INSTRUCTION >> Reproduce all of the rows below with "pie chart" replaced by "circle graph" and everything else left unchanged. Omit the pictures from your response.
[[ DATA SECTION, beginning ]]
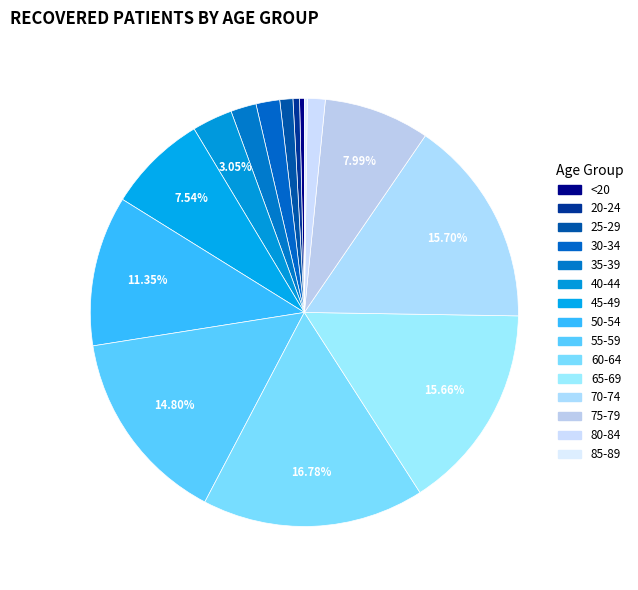

How many slices are in this pie chart?

15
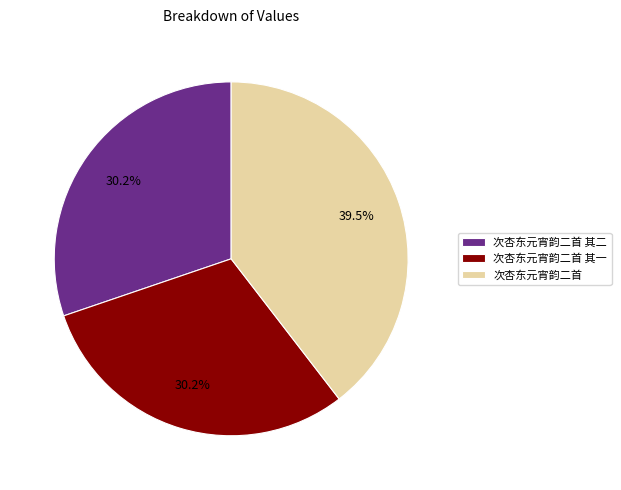

To the nearest percent, what is the combined percentage of 次杏东元宵韵二首 其一 and 次杏东元宵韵二首?

70%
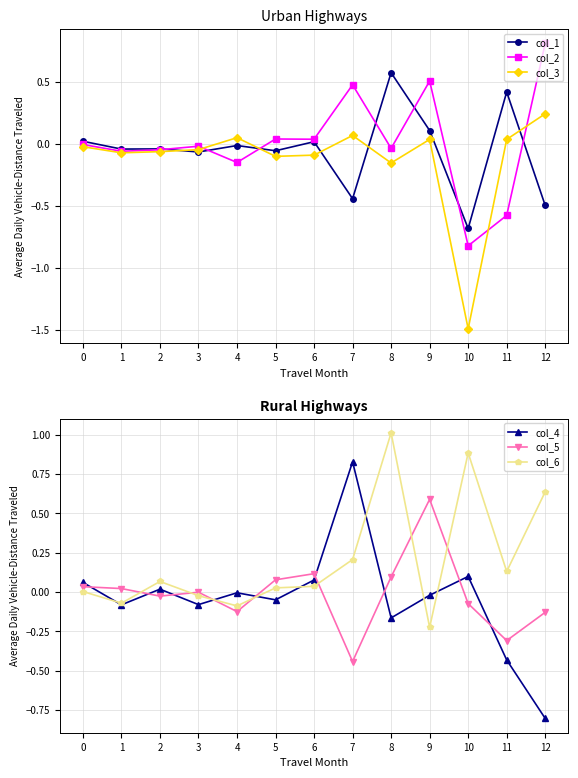

How many data points in col_6 are above 0?

9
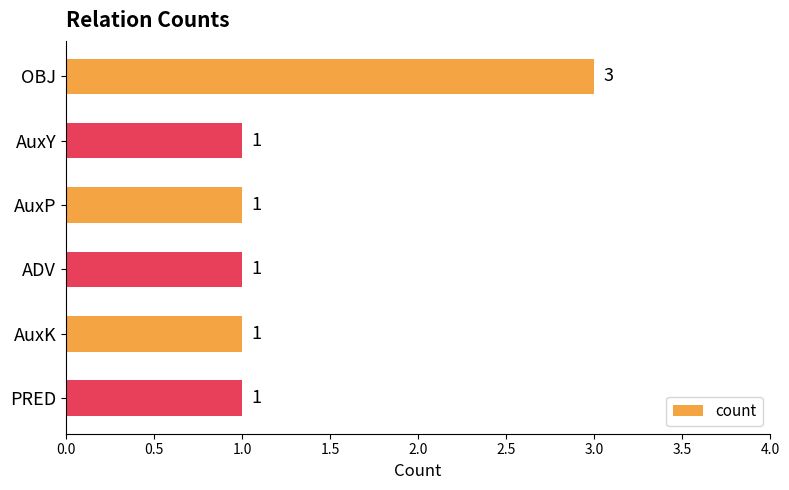

How many values are between 1 and 2?

5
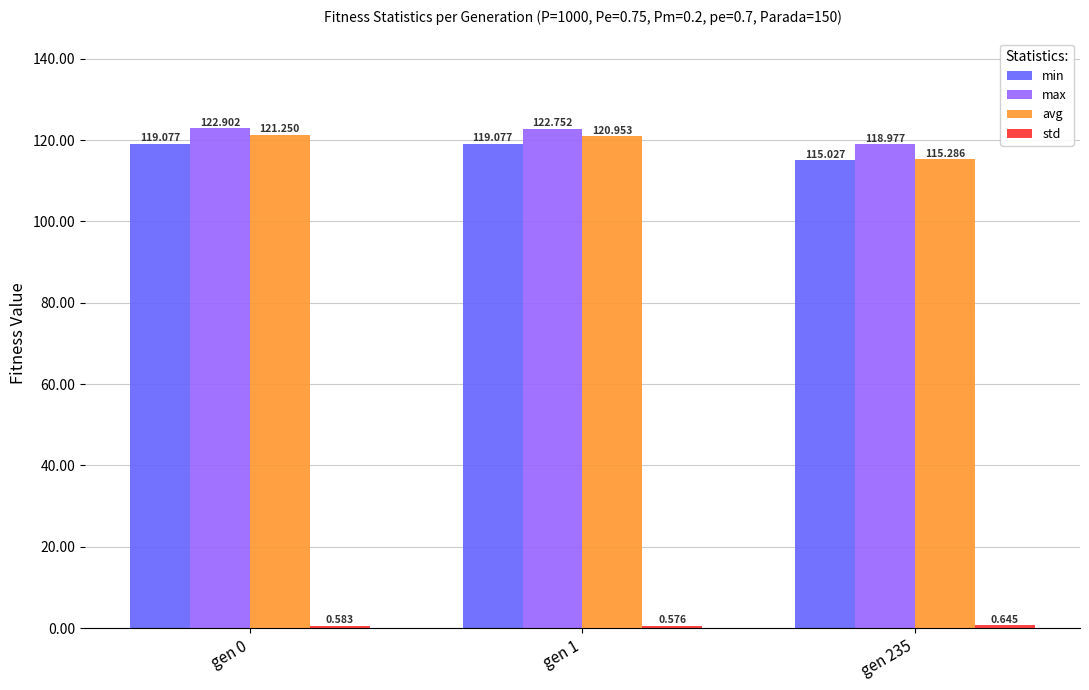

Which category has the lowest value in the min series?

gen 235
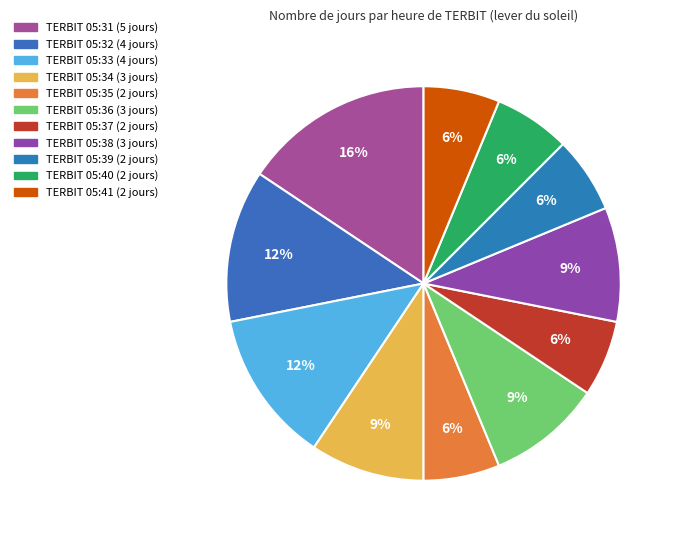

How many slices are in this pie chart?

11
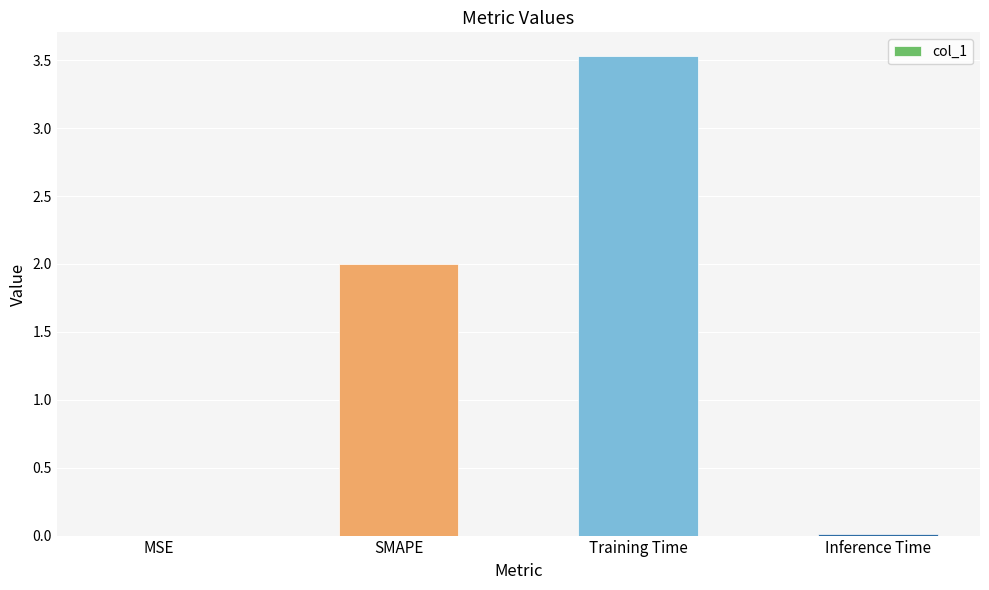

What is the sum of the values at SMAPE and Training Time?

5.5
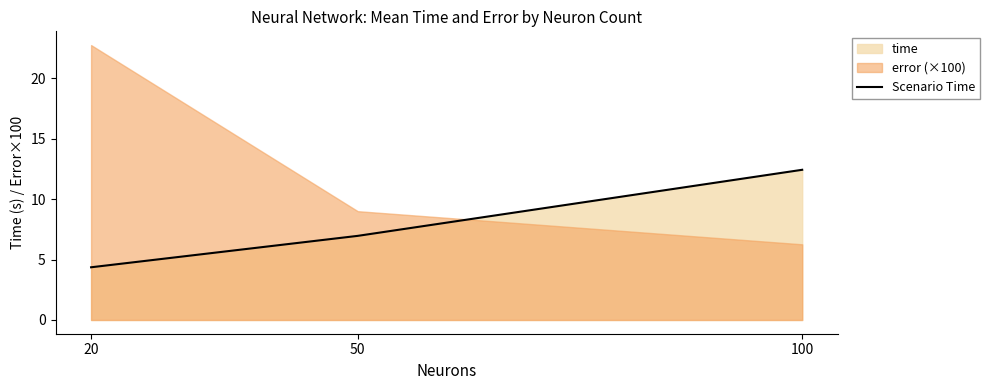

What is the ratio of the value at 50 to the value at 100?

0.6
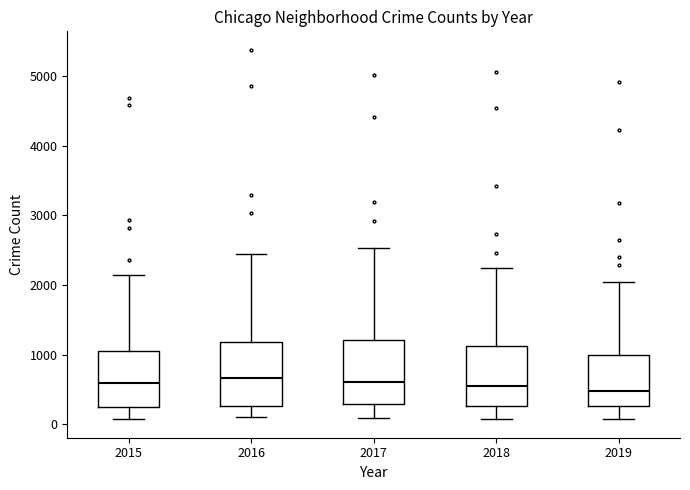

Where does the median line of the box at x = 2017 sit on the y-axis? The values are not printed on the chart, so give them approximately, as read against the axis.

600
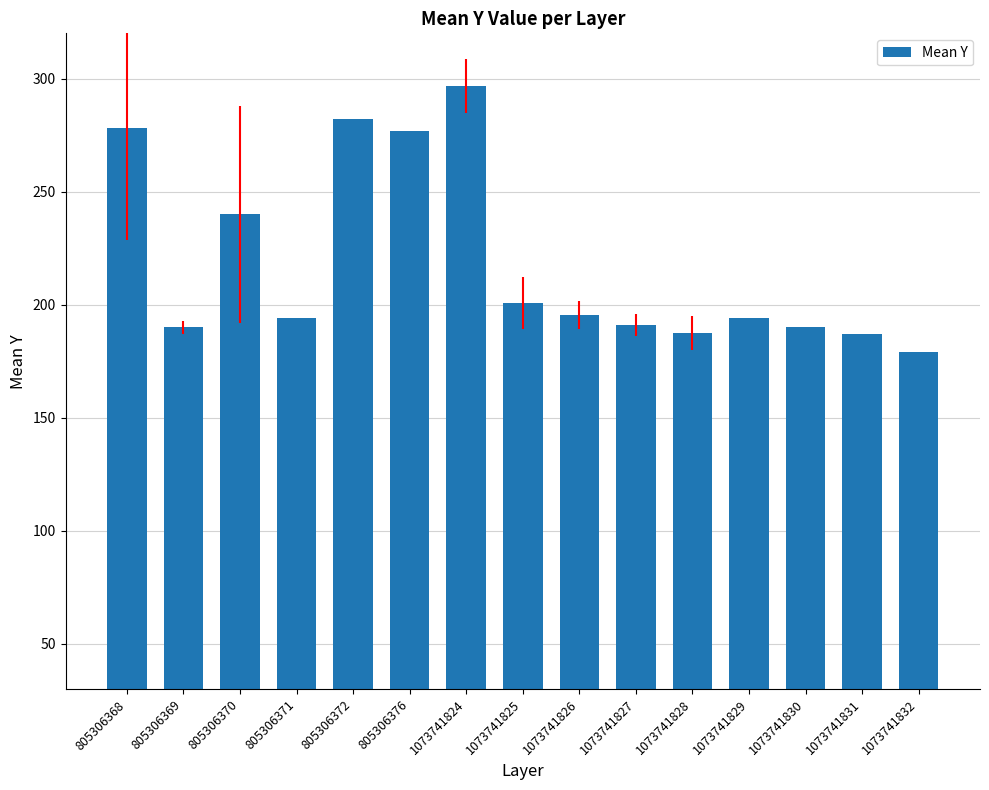

What is the average value?

218.8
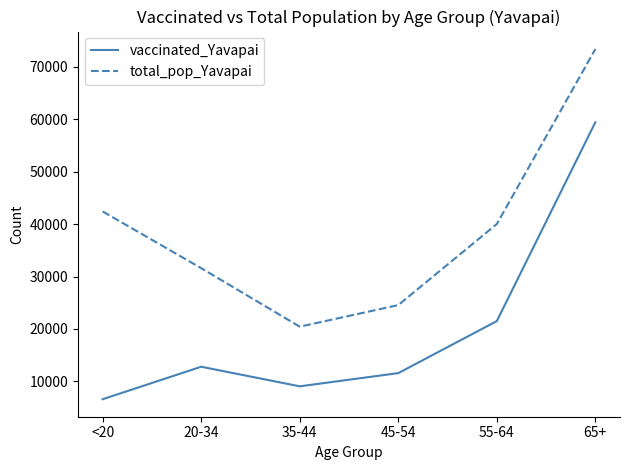

What is the difference between the highest and lowest values at 65+?

13965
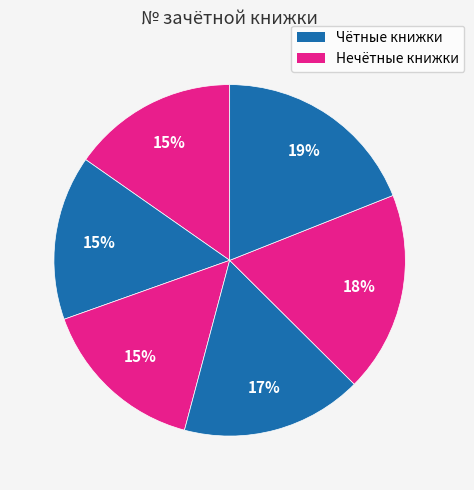

How many segments does this pie chart have?

6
[[ DATA SECTION, end ]]
ANSWER TO THIS EXERCISE >>
How many slices are in this circle graph?

15

To the nearest percent, what is the combined percentage of 次杏东元宵韵二首 其一 and 次杏东元宵韵二首?

70%

How many data points in col_6 are above 0?

9

How many values are between 1 and 2?

5

Which category has the lowest value in the min series?

gen 235

How many slices are in this circle graph?

11

What is the sum of the values at SMAPE and Training Time?

5.5

What is the ratio of the value at 50 to the value at 100?

0.6

Where does the median line of the box at x = 2017 sit on the y-axis? The values are not printed on the chart, so give them approximately, as read against the axis.

600

What is the average value?

218.8

What is the difference between the highest and lowest values at 65+?

13965

How many segments does this circle graph have?

6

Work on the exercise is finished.